All'ora di chiusura, Cassie e io tornammo al suo appartamento. Sam era andato a casa, era venerdì e non dovevamo alzarci presto il mattino dopo. Non sembrava esserci ragione per non restare ancora alzati a bere, a cambiare musica di tanto in tanto e lasciare che il fuoco lentamente si riducesse a un invisibile bagliore.

«Sai» disse pigramente Cassie mentre pescava dal suo bicchiere un pezzo di ghiaccio da masticare, «quello che abbiamo dimenticato è che i bambini pensano in modo diverso.»

«A cosa ti stai riferendo?» Stavamo parlando di Shakespeare, di qualcosa che aveva a che fare con le fate in Sogno di una notte di mezza estate, e la mia mente era rimasta lì. Immaginando che stesse per tirare fuori una qualche analogia da tarda notte fra il modo di pensare dei bambini e quella della gente adulta nel XVI secolo, mi stavo già apprestando alla risposta.

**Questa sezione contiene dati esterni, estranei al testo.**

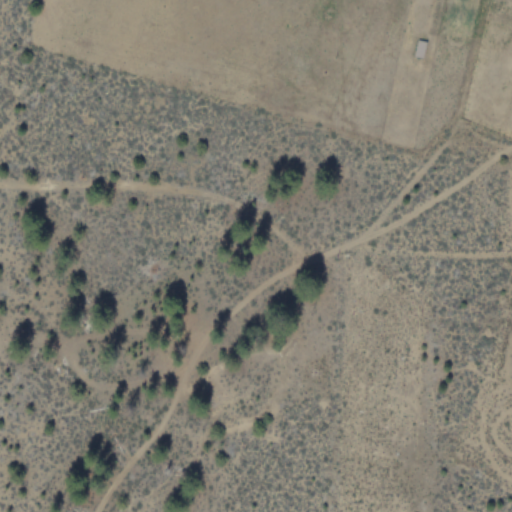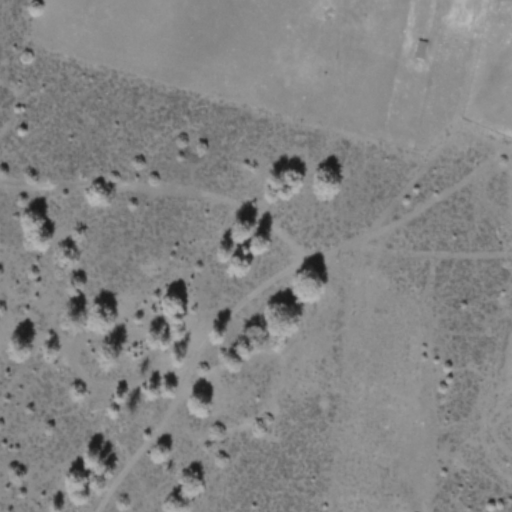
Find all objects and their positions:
road: (425, 206)
road: (254, 290)
road: (146, 433)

«Ci stiamo chiedendo come ha fatto a portarla sul luogo del delitto… no, smettila e ascolta.» Le stavo spingendo la gamba con il piede, lamentandomi: «Zitta, sono fuori servizio, non ti sento…». Ero confuso per la vodka, l'ora tarda e avevo deciso che quel caso frustrante, ingarbugliato e intrattabile mi aveva stancato. Volevo parlare ancora un po' di Shakespeare o magari giocare a carte. «Quando avevo undici anni un tipo provò a molestarmi.»

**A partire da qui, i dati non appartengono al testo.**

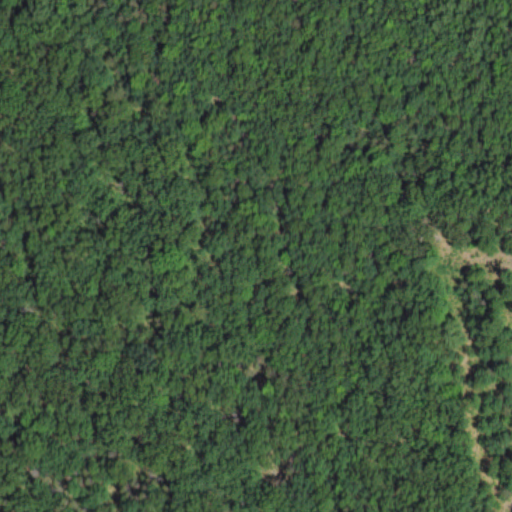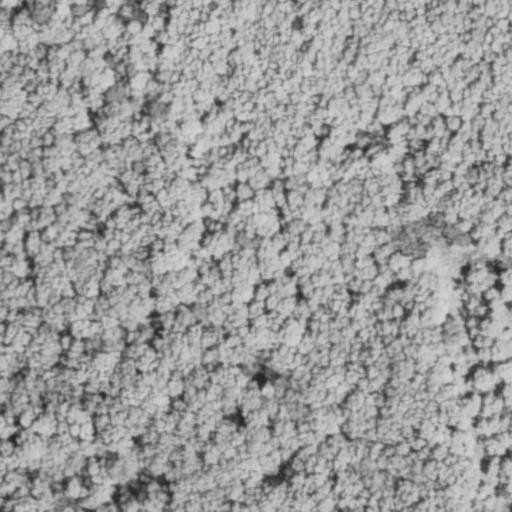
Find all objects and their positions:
road: (492, 13)
road: (56, 350)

Smisi di scalciare e sollevai la testa per guardarla. «Cosa?» chiesi, forse con troppa sollecitudine. Eccola, finalmente, pensai, la stanza segreta di Cassie, e stavo per esserci invitato.

Mi guardò, divertita. «No, non mi fece nulla. Non fu niente di che.»

«Ah» dissi, scioccamente e appena un po' seccato. «Allora cosa accadde?»

«A scuola da me c'era la mania delle biglie: tutti giocavano a biglie, sempre, durante il pranzo, dopo la scuola. Si portavano in giro in un sacchetto di plastica e più ne avevi meglio era. Così un giorno che ero rimasta in punizione dopo la scuola…»

«Tu? Sono strabiliato» dissi. Mi girai su un fianco e recuperai il bicchiere. Non ero certo di dove sarebbe andata a parare con quella storia.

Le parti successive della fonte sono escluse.